Why is each part of the data collected needed (e.g. personal identifiers, types of cancer, machine vendor) and is each part necessary?
Who?
Who will have access to the data in an identifiable and de-identified form? For example, medical physicists, PhD students, companies.
Who are the patients that will be included in this dataset (inclusion / exclusion criteria) and how many people will be included?
Where?
Where will the data be stored at each step? For example, on an NHS site / University site / Trusted Research Environment (TRE) / Research PACS / Cloud based storage. Is the data being processing as part of routine care? For example, within NHS firewall.
Is data going outside the UK or outside the EU? For example, is data being stored in the cloud and where is the cloud based? Will the data be shared with third parties? For example, commercial companies / academics.
Where is the backup of the data located? Is there a backup?
Where will the systems (AI algorithm) be that need to access the data, and can the system access the data files?
What?
What is the data going to be used for? For example, training or testing or both.
What is the task the AI algorithm is carrying out?
What level of anonymisation / de-identification will be used? For example, anonymisation, pseudonymisation or synthetic data (which parts of the data need de-identifying e.g. dates, addresses, DOB).
What form of consent for data will be used? For example, opt in or opt out.
What data is being accessed and on what systems? For example, picture archiving and communication system (PACS), Electronic health record (EHR).
What route will be used to move the data if it needs to be moved off site?

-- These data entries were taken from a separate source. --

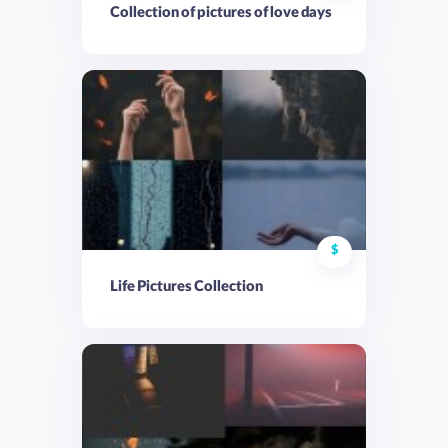
Collection of pictures of love days
$
Life Pictures Collection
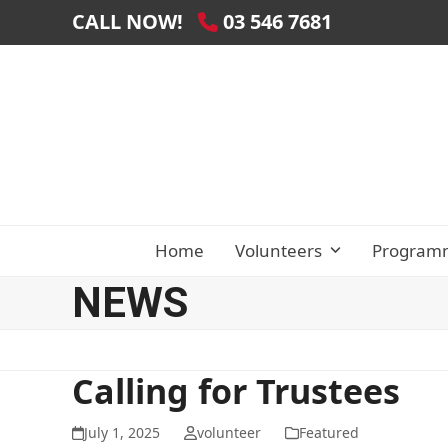
Skip
CALL NOW!
03 546 7681
to
content
Home
Volunteers
Program
NEWS
Calling for Trustees
July 1, 2025
volunteer
Featured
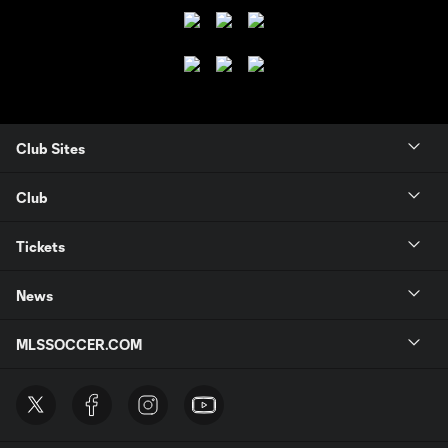
Club Sites
Club
Tickets
News
MLSSOCCER.COM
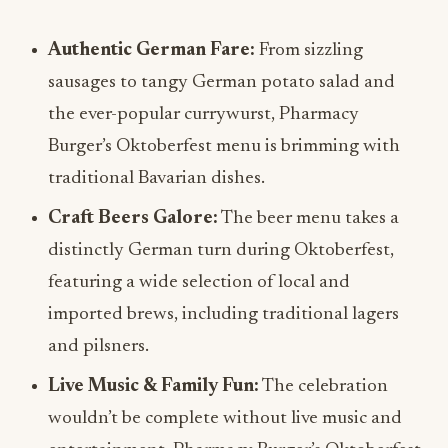
Authentic German Fare:
From sizzling
sausages to tangy German potato salad and
the ever-popular currywurst, Pharmacy
Burger’s Oktoberfest menu is brimming with
traditional Bavarian dishes.
Craft Beers Galore:
The beer menu takes a
distinctly German turn during Oktoberfest,
featuring a wide selection of local and
imported brews, including traditional lagers
and pilsners.
Live Music & Family Fun:
The celebration
wouldn’t be complete without live music and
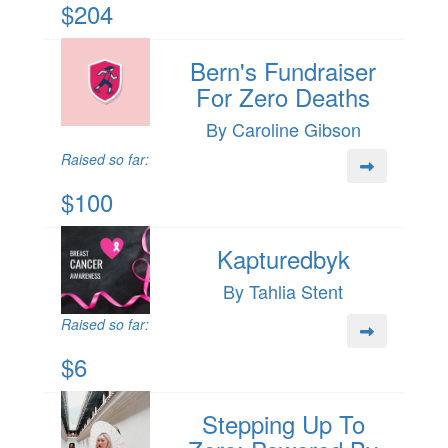
$204
Bern's Fundraiser
For Zero Deaths
By Caroline Gibson
Raised so far:
$100
Kapturedbyk
By Tahlia Stent
Raised so far:
$6
Stepping Up To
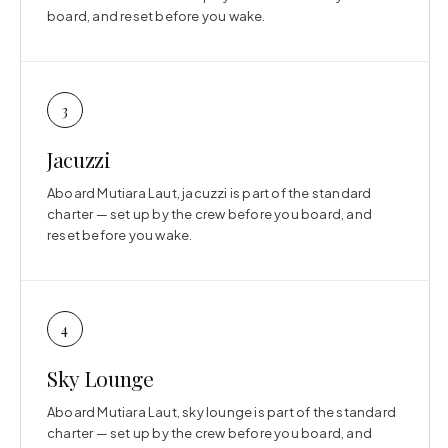
board, and reset before you wake.
3
Jacuzzi
Aboard Mutiara Laut, jacuzzi is part of the standard
charter — set up by the crew before you board, and
reset before you wake.
4
Sky Lounge
Aboard Mutiara Laut, sky lounge is part of the standard
charter — set up by the crew before you board, and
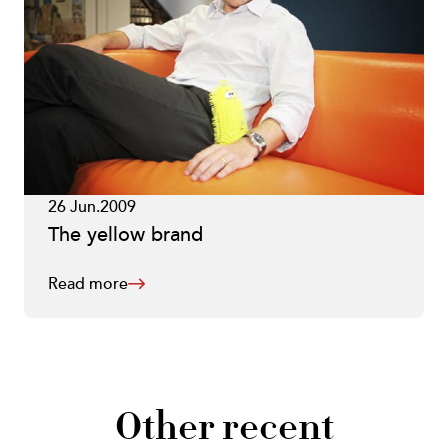
26 Jun.2009
The yellow brand
Read more
Other recent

What format does the data need to be in? For example, comma separated value (CSV), Digital image and communications in medicine (DICOM).
When?
When is the time frame the data is from? For example, 01/01/2010-31/12/20.

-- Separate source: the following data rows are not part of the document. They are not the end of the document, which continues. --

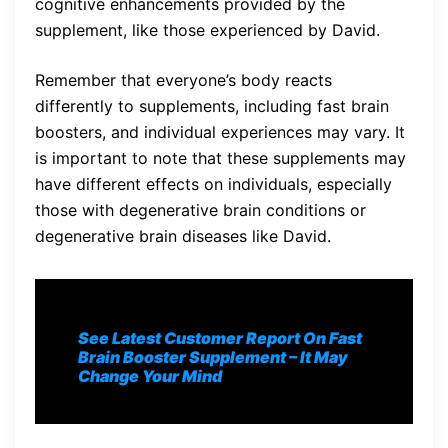
cognitive enhancements provided by the
supplement, like those experienced by David.
Remember that everyone’s body reacts
differently to supplements, including fast brain
boosters, and individual experiences may vary. It
is important to note that these supplements may
have different effects on individuals, especially
those with degenerative brain conditions or
degenerative brain diseases like David.
See Latest Customer Report On Fast
Brain Booster Supplement
– It May
Change Your Mind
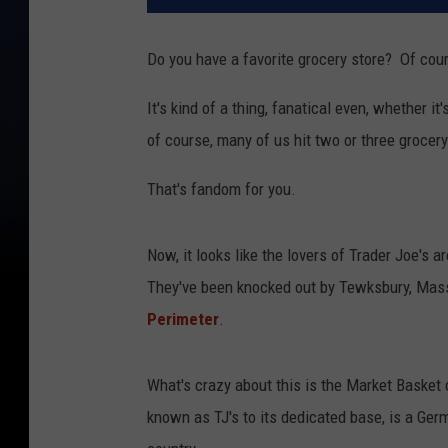
Do you have a favorite grocery store? Of cour
It's kind of a thing, fanatical even, whether it
of course, many of us hit two or three grocer
That's fandom for you.
Now, it looks like the lovers of Trader Joe's a
They've been knocked out by Tewksbury, Mas
Perimeter
.
What's crazy about this is the Market Basket c
known as TJ's to its dedicated base, is a Ger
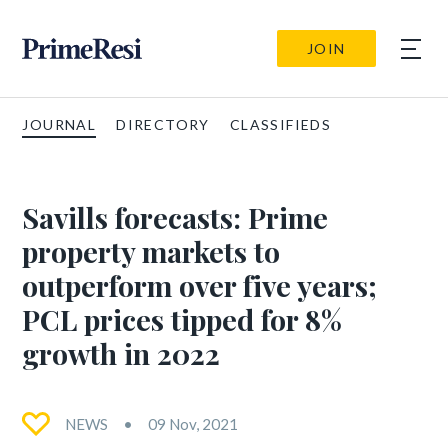
JOIN
JOURNAL
DIRECTORY
CLASSIFIEDS
Savills forecasts: Prime
property markets to
outperform over five years;
PCL prices tipped for 8%
growth in 2022
NEWS
09 Nov, 2021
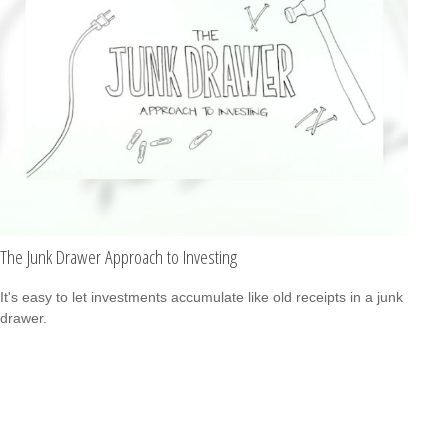
The Junk Drawer Approach to Investing
It's easy to let investments accumulate like old receipts in a junk
drawer.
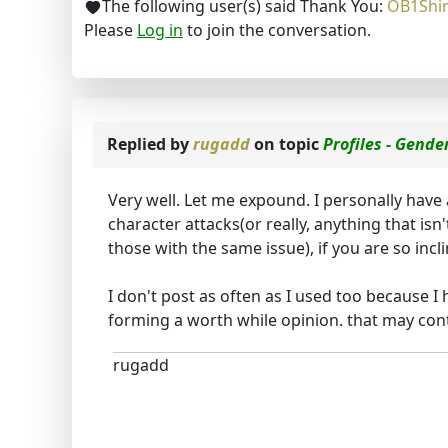
The following user(s) said Thank You:
OB1Shi
Please
Log in
to join the conversation.
Replied by
rugadd
on topic
Profiles - Gende
Very well. Let me expound. I personally have
character attacks(or really, anything that isn
those with the same issue), if you are so inc
I don't post as often as I used too because 
forming a worth while opinion. that may cont
rugadd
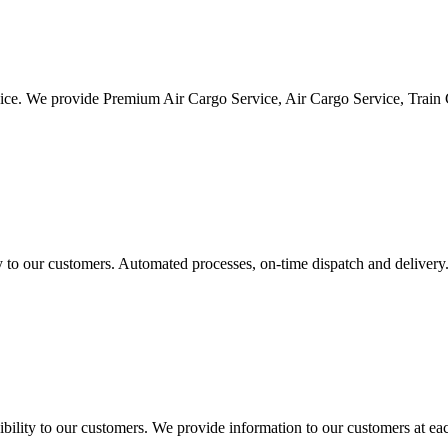
vice. We provide Premium Air Cargo Service, Air Cargo Service, Train
ty to our customers. Automated processes, on-time dispatch and delivery
ility to our customers. We provide information to our customers at eac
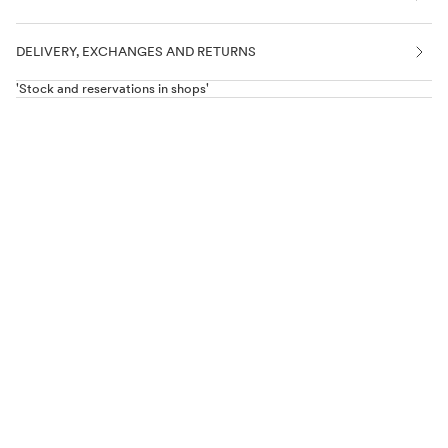
DELIVERY, EXCHANGES AND RETURNS
'Stock and reservations in shops'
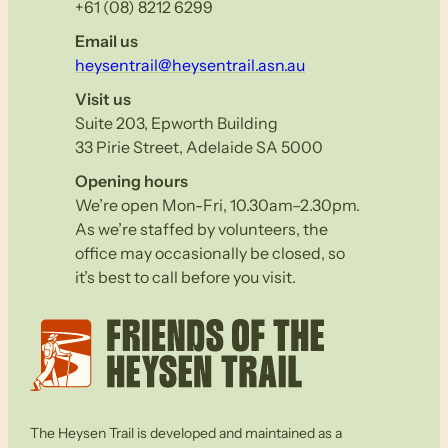
+61 (08) 8212 6299
Email us
heysentrail@heysentrail.asn.au
Visit us
Suite 203, Epworth Building
33 Pirie Street, Adelaide SA 5000
Opening hours
We’re open Mon-Fri, 10.30am–2.30pm.
As we’re staffed by volunteers, the
office may occasionally be closed, so
it’s best to call before you visit.
The Heysen Trail is developed and maintained as a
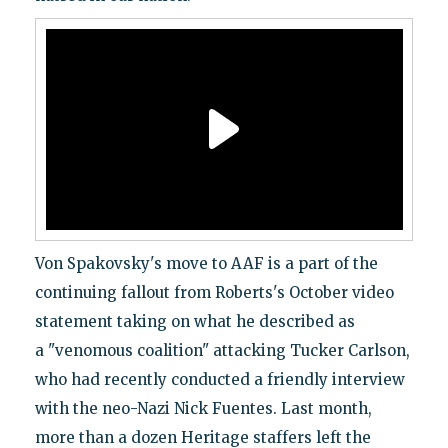
Von Spakovsky's move to AAF is a part of the
continuing fallout from Roberts's October video
statement taking on what he described as
a "venomous coalition" attacking Tucker Carlson,
who had recently conducted a friendly interview
with the neo-Nazi Nick Fuentes. Last month,
more than a dozen Heritage staffers left the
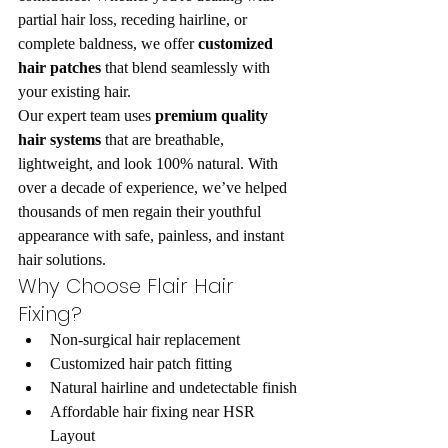
partial hair loss, receding hairline, or 
complete baldness, we offer 
customized 
hair patches
 that blend seamlessly with 
your existing hair.
Our expert team uses 
premium quality 
hair systems
 that are breathable, 
lightweight, and look 100% natural. With 
over a decade of experience, we’ve helped 
thousands of men regain their youthful 
appearance with safe, painless, and instant 
hair solutions.
Why Choose Flair Hair 
Fixing?
Non-surgical hair replacement
Customized hair patch fitting
Natural hairline and undetectable finish
Affordable hair fixing near HSR 
Layout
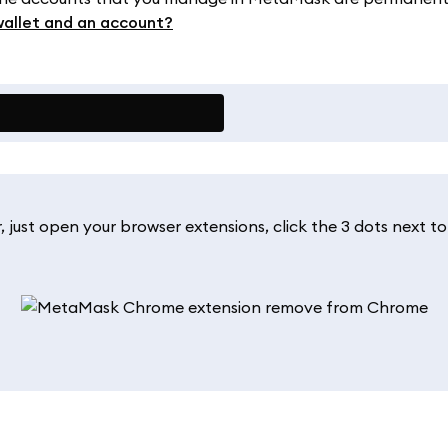
wallet and an account?
, just open your browser extensions, click the 3 dots next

When will it be stored until? For example, 5 years.
Task 1: Model answer
Who and when?
Local radiology department doctors (2x trainees and 1x consultant) will have access to both identifiable and non-identifiable patient information.
The dataset will include 1000 patients who attended A+E majors as part of a trauma call and had a chest x-ray. Patients will be aged > 18 and data will be collected between 01/01/2022 and 01/01/2024. The data will be stored for 5 years.
What and why?
The patient’s chest x-ray and radiology report will extracted from PACS and will be de-identified by:
Removing any irrelevant information
Changing the dates to the first of the year
Replacing the patient’s hospital number with a study ID whilst the data remains within the hospital system
Taking the national data opt-out consent into account.

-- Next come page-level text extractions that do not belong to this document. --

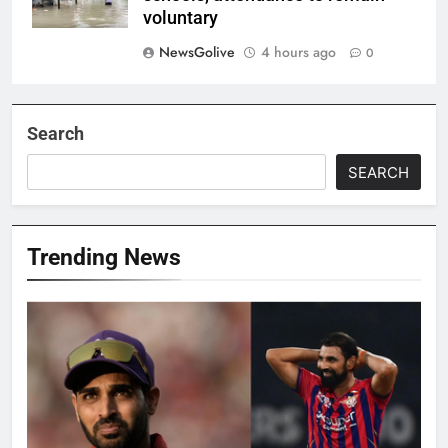
voluntary
NewsGolive
4 hours ago
0
Search
SEARCH
Trending News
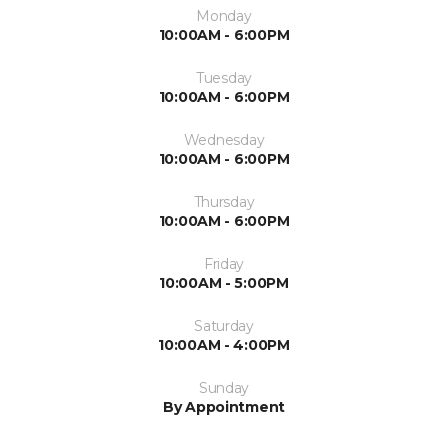
Monday
10:00AM - 6:00PM
Tuesday
10:00AM - 6:00PM
Wednesday
10:00AM - 6:00PM
Thursday
10:00AM - 6:00PM
Friday
10:00AM - 5:00PM
Saturday
10:00AM - 4:00PM
Sunday
By Appointment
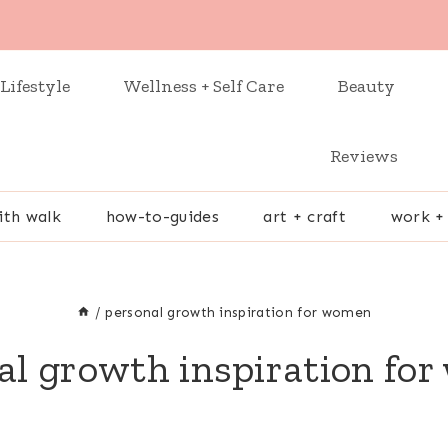
Lifestyle
Wellness + Self Care
Beauty
Reviews
ith walk
how-to-guides
art + craft
work +
/
personal growth inspiration for women
al growth inspiration fo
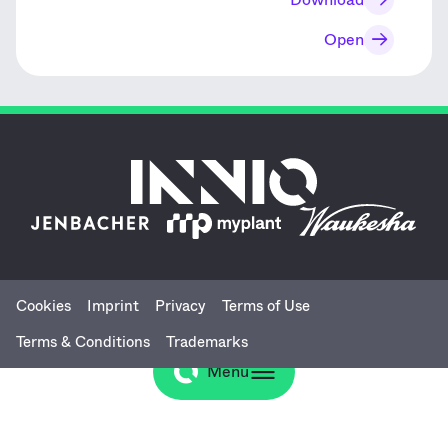
Open
Cookies
Imprint
Privacy
Terms of Use
Terms & Conditions
Trademarks
Menu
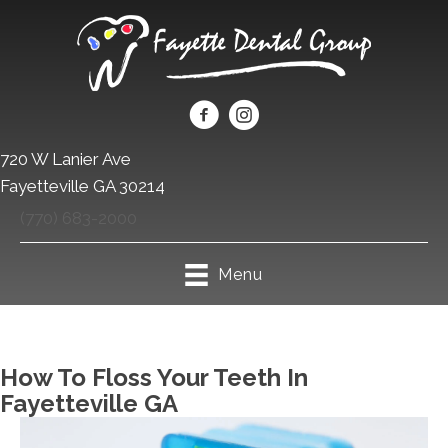
720 W Lanier Ave
Fayetteville GA 30214
(770) 683-2000
Menu
How To Floss Your Teeth In
Fayetteville GA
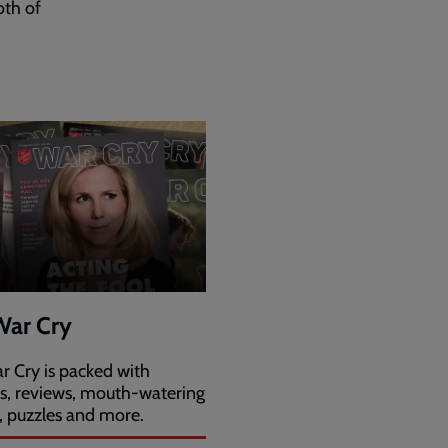
oth of
War Cry
r Cry is packed with
es, reviews, mouth-watering
, puzzles and more.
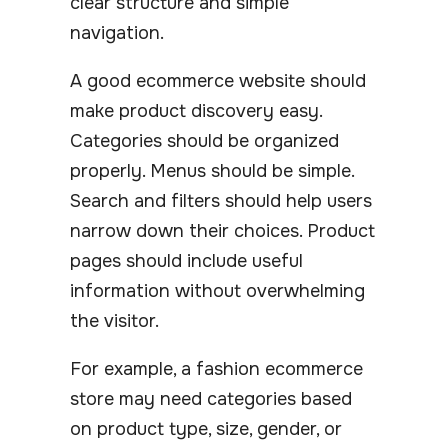
clear structure and simple
navigation.
A good ecommerce website should
make product discovery easy.
Categories should be organized
properly. Menus should be simple.
Search and filters should help users
narrow down their choices. Product
pages should include useful
information without overwhelming
the visitor.
For example, a fashion ecommerce
store may need categories based
on product type, size, gender, or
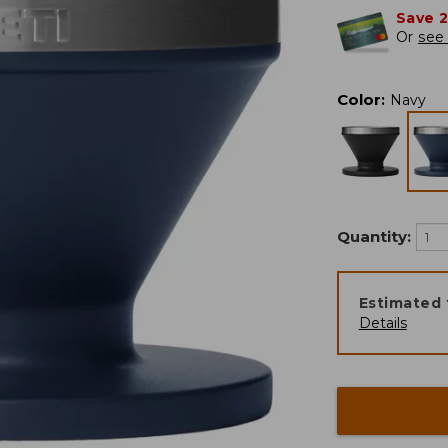
Save 
Or
see 
Color
:
Navy
Quantity:
Estimated 
Details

The data will be used to test an AI model. The images will be in a DICOM format, and the reports will be extracted to Excel. Only the chest x-ray and radiology report will be collected and only the necessary study identifiers will remain to ensure only the necessary data needed for this study is accessed.
Where?
Data will initially be stored in internal NHS systems. Once de-identified it will be transferred to a secure university server within the UK. The university system is also backed up at the end of each day to ensure that this data is backed up. The AI model will be able to access the data from this university server.